Luke McConnell

Current position
- Title: Head coach
- Team: Saint Francis
- Conference: Presidents' Athletic Conference
- Record: 7–24 (.226)

Biographical details
- Alma mater: Saint Francis ('12)

Coaching career (HC unless noted)
- 2021–2024: Saint Francis (assistant)
- 2024–2025: Saint Francis (Associate head coach)
- 2025–present: Saint Francis

Administrative career (AD unless noted)
- 2013–2021: Saint Francis (DBO)

Head coaching record
- Overall: 7–24 (.226)

= Luke McConnell (basketball) =

American basketball coach

Luke McConnell is an American basketball coach. He is currently the head coach of the Saint Francis Red Wolves men's basketball team.

== Career ==
McConnell attended Saint Francis University, where he played college football.
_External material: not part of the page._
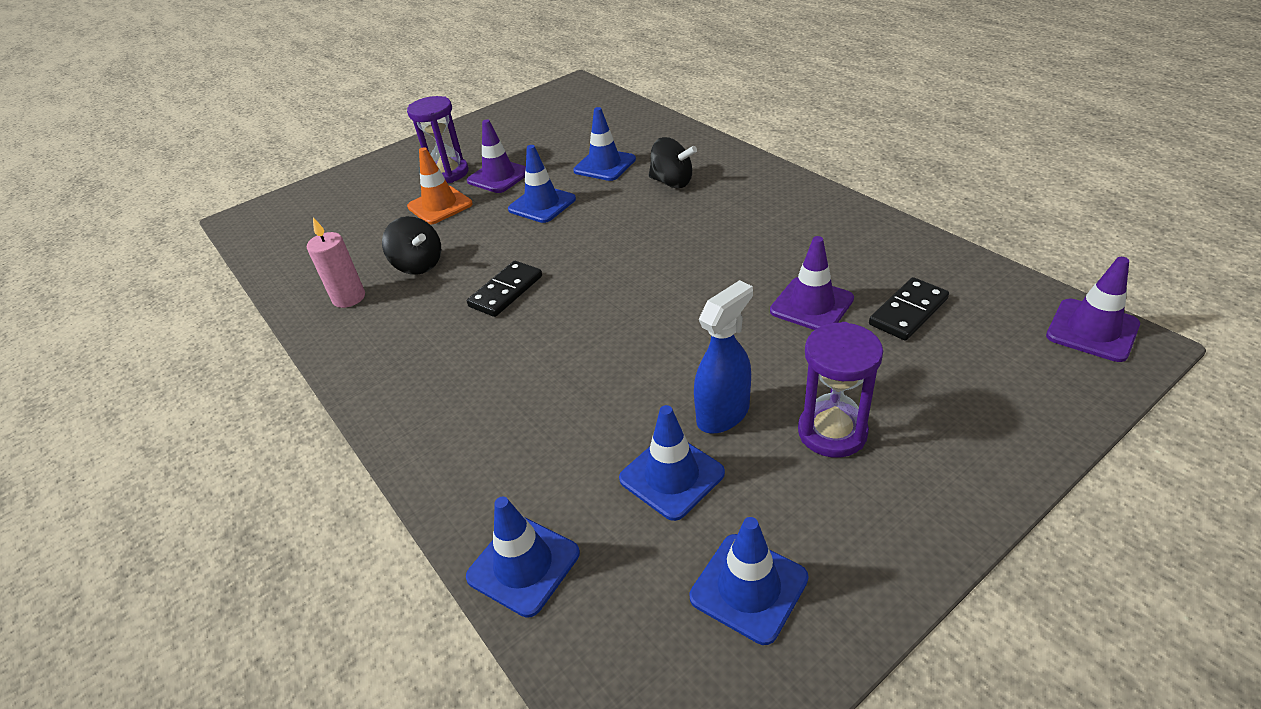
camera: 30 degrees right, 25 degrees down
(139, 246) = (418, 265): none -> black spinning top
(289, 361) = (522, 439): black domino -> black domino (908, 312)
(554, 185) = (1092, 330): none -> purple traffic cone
After graduating, he served as a graduate assistant for two years, before serving as the Director of Basketball Operations from 2013 through 2021. McConnell then served as an assistant coach for three years, before being promoted to associate head coach for the 2024–25 season.
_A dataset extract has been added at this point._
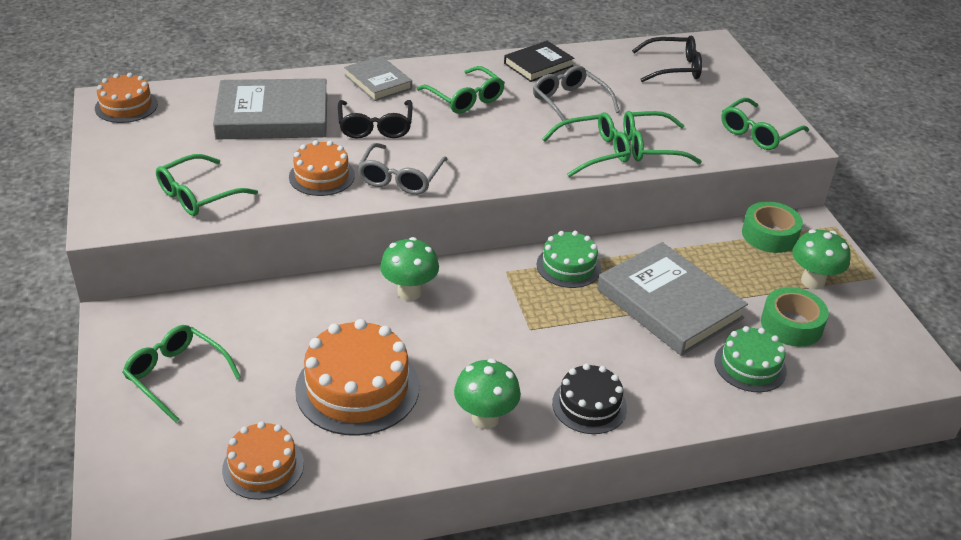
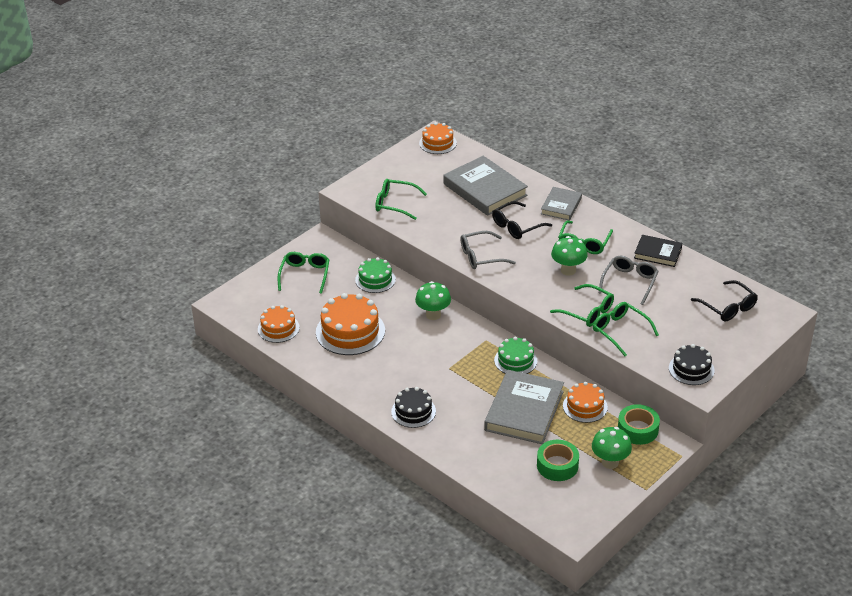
camera: 60 degrees right, 0 degrees up
(322, 176) = (453, 231): orange cake -> orange cake (585, 406)
(485, 418) = (370, 380): green mushroom -> green mushroom (568, 270)
(750, 366) = (503, 460): green cake -> green cake (375, 279)
(758, 133) = (691, 369): green glasses -> black cake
On March 27, 2025, McConnell was named as head coach at Saint Francis, replacing Rob Krimmel.

== Head coaching record ==

Record table
Season: Team; Overall; Conference; Standing; Postseason
Saint Francis Red Flash (Northeast Conference) (2025–2026)
2025–26: Saint Francis; 7–24; 5–13; T–9th
Saint Francis Red Wolves (Presidents' Athletic Conference) (2026–present)
2026–27: Saint Francis; 0–0; 0–0
Saint Francis:: 7–24 (.226); 5–13 (.278)
Total:: 7–24 (.226)
National champion Postseason invitational champion Conference regular season champion Conference regular season and conference tournament champion Division regular season champion Division regular season and conference tournament champion Conference tournament champion

== Personal life ==
McConnell is the son of former Saint Francis head coach Tom McConnell. He is also the cousin of Indiana Pacers point guard T. J. McConnell.